Flowers can brighten one’s day or help you to think positive thoughts and could possibly improve emotional health according to recent behavioral studies, says Elaine Stillwell in an article she wrote for Grief Digest.
Smell the roses, she says. Slow down, get through another day in our grief journey, smile, see the beauty, add cheer to our day…all reasons to actually enjoy receiving flowers. Flowers can turn frowns upside down, alter our attitudes, slow us down, give us time to enjoy beauty and nature and quiet. An elegant floral arrangement can literally brighten our day. We are more likely to be less anxious, depressed and restless knowing someone cares. We believe we are not alone in our grief because someone cares when we receive flowers.
Filling our home with flowers gives off a message of warmth and good cheer and can do wonders for our personal state of mind. Red roses say “I love you” and sunflowers claim, “You are the sunshine of my life.” White flowers are for reverence and pink flowers show appreciation.
Each color produces a different reaction: red suggests passion, green is nurturing and relaxing, violet generates calm and peace, pink soothes and calms feelings, yellow spreads sunshine, blue relieves hypertension. Sadly, these meanings are not universal as different parts of the world have different connotations.
Flowers can speak volumes; they help express thoughts, feelings and emotions, especially when words are hard to find. Since there are no words that will take away our grief, I’ve learned that flowers can generate positive thoughts, put us in a much better frame of mind and promote our healing.
I have always loved flowers and instead of having them in my home, I bring flowers to the cemetery where my daughter is buried. I started by bringing live flowers. Her favorite was white lilies, as her wedding bouquet displayed, and so I keep that tradition and placed the lilies on her grave stone each time I visited.
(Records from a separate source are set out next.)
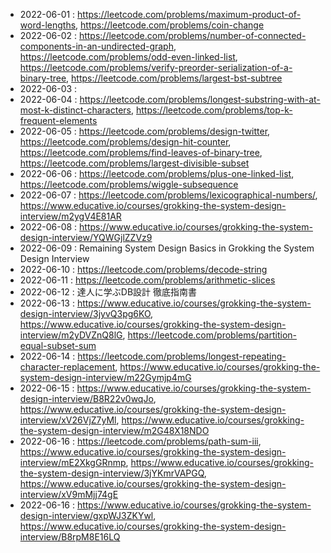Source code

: 
* 2022-06-01 : https://leetcode.com/problems/maximum-product-of-word-lengths, https://leetcode.com/problems/coin-change
* 2022-06-02 : https://leetcode.com/problems/number-of-connected-components-in-an-undirected-graph, https://leetcode.com/problems/odd-even-linked-list, https://leetcode.com/problems/verify-preorder-serialization-of-a-binary-tree, https://leetcode.com/problems/largest-bst-subtree
* 2022-06-03 : 
* 2022-06-04 : https://leetcode.com/problems/longest-substring-with-at-most-k-distinct-characters, https://leetcode.com/problems/top-k-frequent-elements
* 2022-06-05 : https://leetcode.com/problems/design-twitter, https://leetcode.com/problems/design-hit-counter, https://leetcode.com/problems/find-leaves-of-binary-tree, https://leetcode.com/problems/largest-divisible-subset
* 2022-06-06 : https://leetcode.com/problems/plus-one-linked-list, https://leetcode.com/problems/wiggle-subsequence
* 2022-06-07 : https://leetcode.com/problems/lexicographical-numbers/, https://www.educative.io/courses/grokking-the-system-design-interview/m2ygV4E81AR
* 2022-06-08 : https://www.educative.io/courses/grokking-the-system-design-interview/YQWGjlZZVz9
* 2022-06-09 : Remaining System Design Basics in Grokking the System Design Interview
* 2022-06-10 : https://leetcode.com/problems/decode-string
* 2022-06-11 : https://leetcode.com/problems/arithmetic-slices
* 2022-06-12 : 達人に学ぶDB設計 徹底指南書
* 2022-06-13 : https://www.educative.io/courses/grokking-the-system-design-interview/3jyvQ3pg6KO, https://www.educative.io/courses/grokking-the-system-design-interview/m2yDVZnQ8lG, https://leetcode.com/problems/partition-equal-subset-sum
* 2022-06-14 : https://leetcode.com/problems/longest-repeating-character-replacement, https://www.educative.io/courses/grokking-the-system-design-interview/m22Gymjp4mG
* 2022-06-15 : https://www.educative.io/courses/grokking-the-system-design-interview/B8R22v0wqJo, https://www.educative.io/courses/grokking-the-system-design-interview/xV26VjZ7yMl, https://www.educative.io/courses/grokking-the-system-design-interview/m2G48X18NDO
* 2022-06-16 : https://leetcode.com/problems/path-sum-iii, https://www.educative.io/courses/grokking-the-system-design-interview/mE2XkgGRnmp, https://www.educative.io/courses/grokking-the-system-design-interview/3jYKmrVAPGQ, https://www.educative.io/courses/grokking-the-system-design-interview/xV9mMjj74gE
* 2022-06-16 : https://www.educative.io/courses/grokking-the-system-design-interview/gxpWJ3ZKYwl, https://www.educative.io/courses/grokking-the-system-design-interview/B8rpM8E16LQ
Because the cemetery has asked us not to put real flowers on the stones anymore, as the cleanup is much harder, I have now switched to silk lilies and put them in the ground right behind the stone. It surprises me how long they last, through hot summers, rainy days and cold days. And the caretakers know how important it is to me, so when they mow the lawn, they are careful not to run them over. It is almost as though she is watching over them and saying to the caretakers, “Don’t ruin my flowers. I love them.”
If my daughter were alive and had her own home, I know she would have planted lots of flowers in her backyard. She adored them. I remember her eyes lit up and it always brought a smile to her face when she received a bouquet.
Surrounding ourselves with flowers is one way to feel better and to experience some welcome serenity when we are battling grief.
As Lady Bird Johnson, who also lost a child, once said, “Where flowers bloom, so does hope.”